In the end, the Report fails to ask enough of the nuclear weapons states. It calls on the U.S. and Russia “to further extend reductions to 1,000 deployed strategic warheads.” This is a step in the right direction, but far from sufficient. The Report asks for a “goal of zero nuclear weapons on hair-trigger alert.” Recognizing millennial computer risks, the Report calls for removing nuclear weapons from alert status “for the period of concern.” Good idea, but why not use this as a starting point for keeping all nuclear weapons separated from delivery vehicles to prevent any possibility of accidental launch. Perhaps in the minds of the members of the Tokyo Forum, this would go too far for “serious policymakers.”
Rather than opposing Ballistic Missile Defenses, which seem to offer only the false promise of security and to have the potential to reignite the development of offensive nuclear capabilities, the Report asks only that “all states contemplating the deployment of advanced missile defences to proceed with caution….”
The Tokyo Forum offers too little, too late to meet the dangers of our nuclear-armed world. While the Report is not a complete disgrace, it does little if anything to build upon and advance the Report of the Canberra Commission to Eliminate Nuclear Weapons issued three years earlier. I find the Report a serious disappointment when measured against the calls of the people of Hiroshima and Nagasaki for a world free of nuclear weapons.
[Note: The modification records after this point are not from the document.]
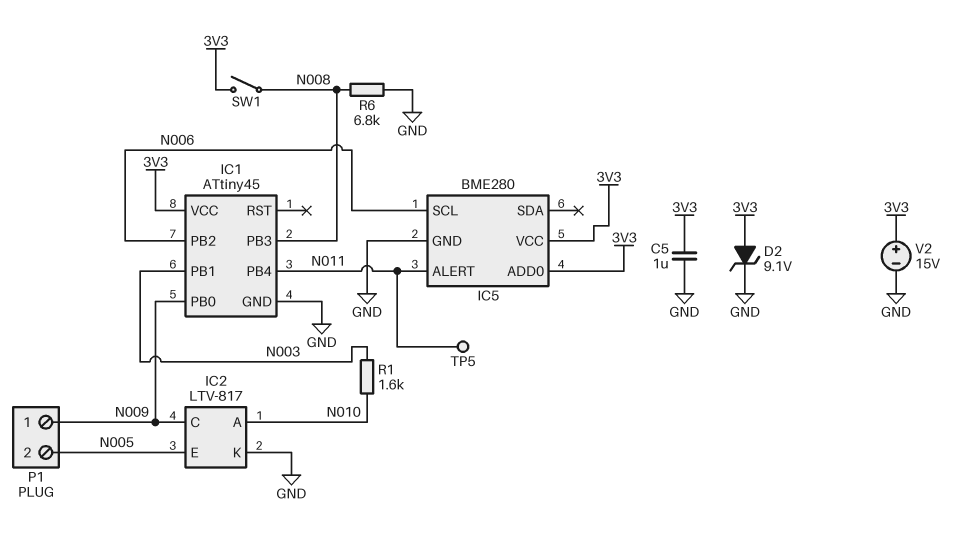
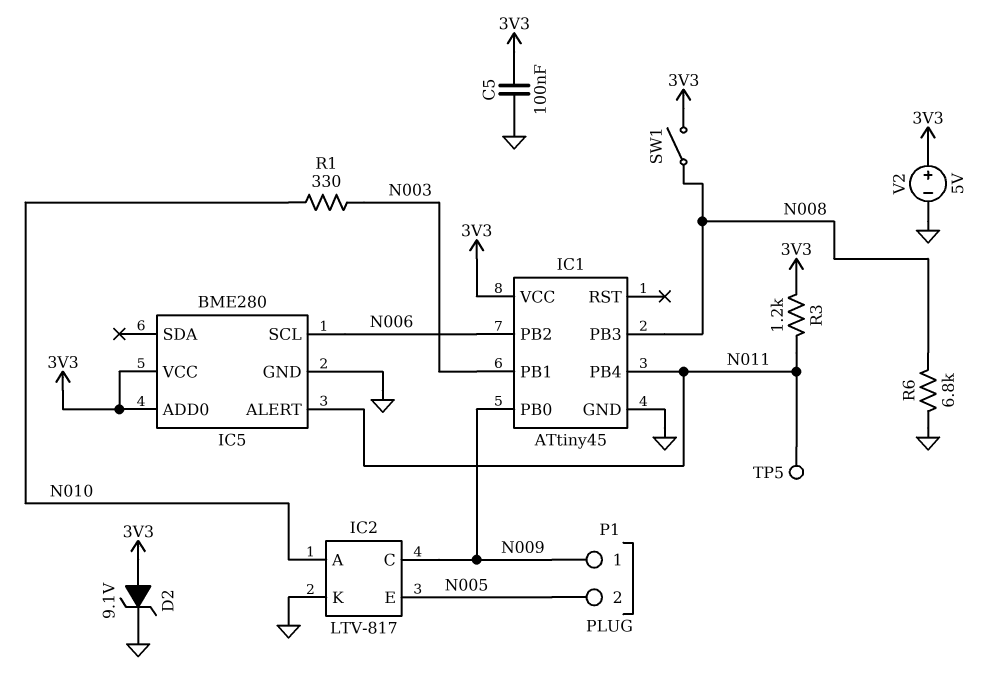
C5: 1uF (3V3, GND) -> 100nF (3V3, GND)
R1: 1.6k (N003, N010) -> 330 (N003, N010)
R3: none -> 1.2k (3V3, N011)
V2: 15V (plus 3V3, minus GND) -> 5V (plus 3V3, minus GND)

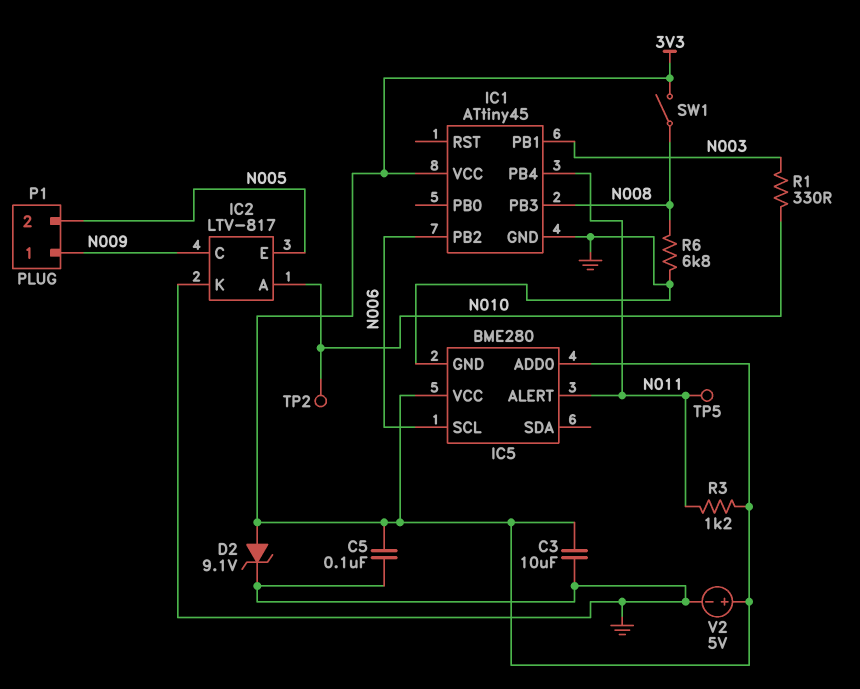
C3: none -> 10uF (3V3, GND)
IC1 pin PB0: N009 -> none
TP2: none -> test point (N010)

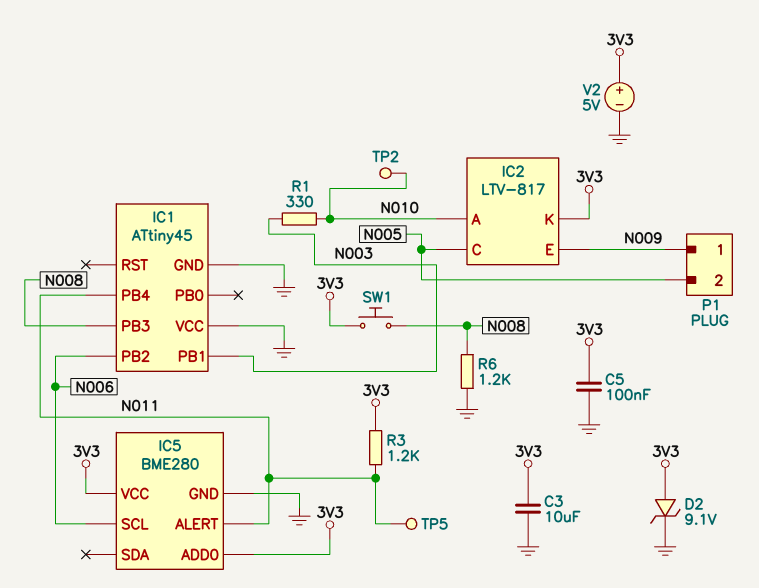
IC1 pin VCC: 3V3 -> GND
IC2 pin C: N009 -> N005
IC2 pin E: N005 -> N009
IC2 pin K: GND -> 3V3
R6: 6.8k (GND, N008) -> 1.2k (GND, N008)
SW1: switch (3V3, N008) -> button (3V3, N008)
The people of Japan, even more than the people of most countries of the world, strongly support rapid action to achieve the abolition of nuclear weapons. The government of Japan, on the other hand, has been content to crawl under the U.S. nuclear umbrella. The Tokyo Forum has aligned itself much more closely with the policies of the U.S. and Japanese governments than with the people of Japan, and particularly those of Hiroshima and Nagasaki. This is often what happens when aspiring “serious policymakers” speak to those in power.
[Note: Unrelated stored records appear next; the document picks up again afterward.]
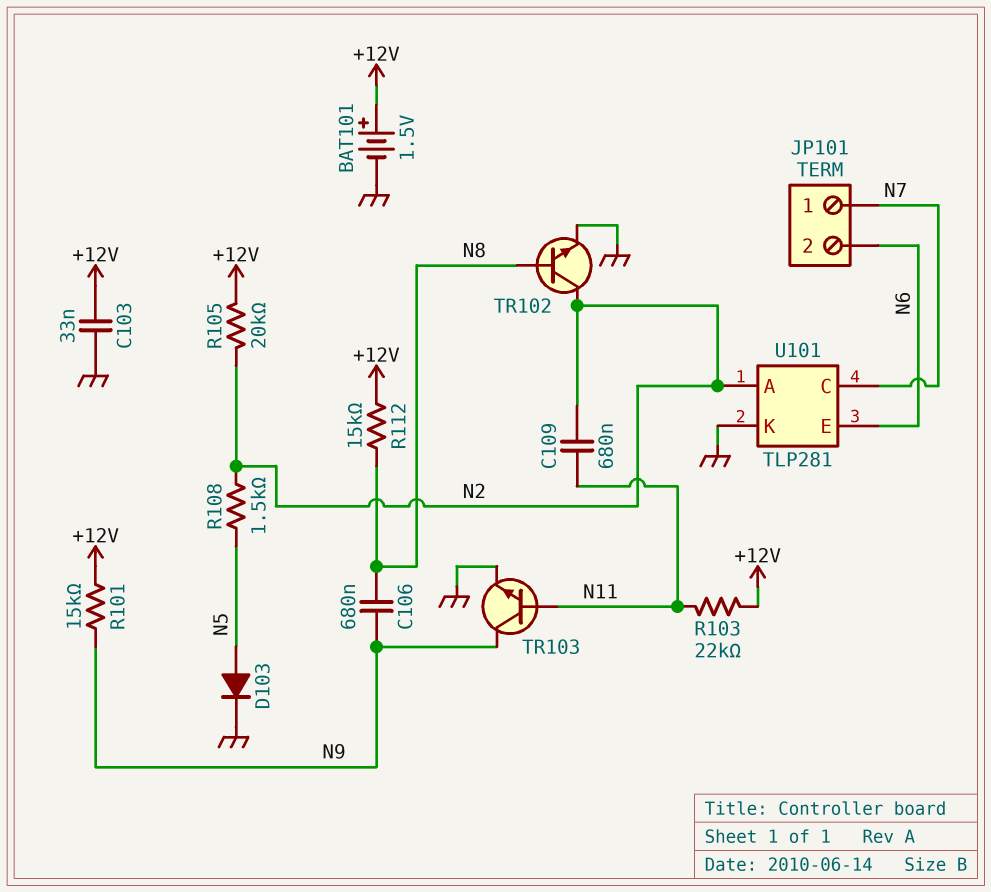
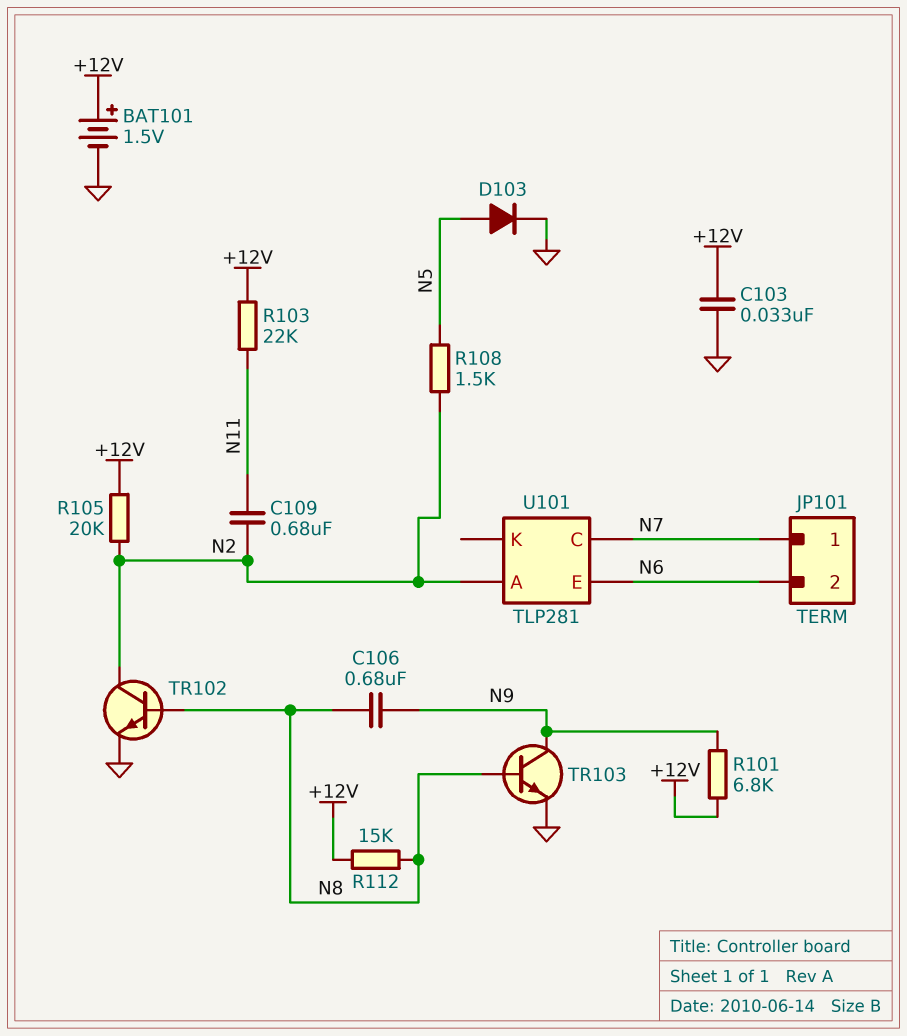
R101: 15k (+12V, N9) -> 6.8k (+12V, N9)
TR103: NPN (B N11, C N9, E GND) -> NPN (B N8, C N9, E GND)
U101 pin K: GND -> none

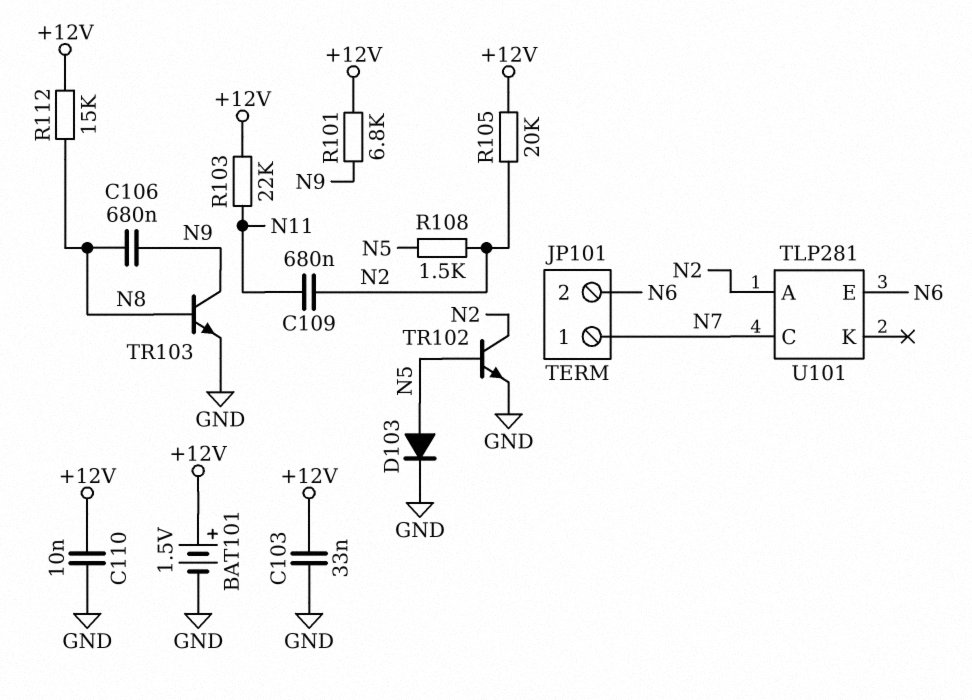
C110: none -> 10nF (+12V, GND)
TR102: NPN (B N8, C N2, E GND) -> NPN (B N5, C N2, E GND)

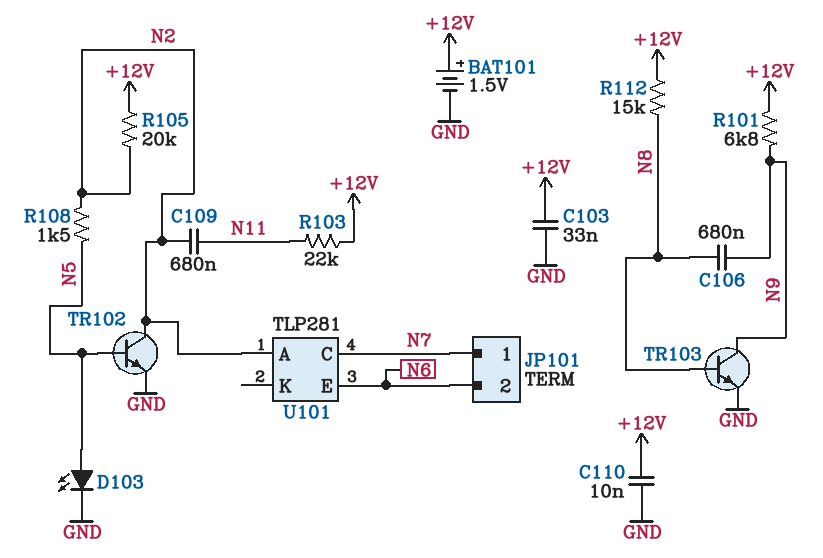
D103: diode (A N5, K GND) -> LED (A N5, K GND)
The people of Japan are far ahead of their government and far ahead of the experts in the Tokyo Forum. They should demand a far stronger and more active leadership role for their government in reducing nuclear dangers, beginning with a demand for the de-alerting of all nuclear weapons and the separation of nuclear warheads from delivery vehicles. This would be a valuable first step on the part of the nuclear weapons states toward fulfilling their obligations in Article VI of the NPT to achieve nuclear disarmament in all its aspects.
The way to proceed is with good faith negotiations on a Nuclear Weapons Convention for the phased elimination of nuclear arsenals under strict and effective international control. There is no reason not to commence these negotiations immediately and to conclude them with a treaty by the end of next year. In this way, we could enter the 21st century with an agreed upon plan in place to abolish nuclear arms. The Tokyo Forum was timid about asking for action within a timeframe, but their timidity should not inhibit people everywhere from asking for what is right and in the best interests of humanity, now and in the future.
* David Krieger is the president of the Nuclear Age Peace Foundation and is the editor of Waging Peace Worldwide. He is a member of the international coordinating committee of Abolition 2000 and a member of the executive committee of the Middle Powers Initiative.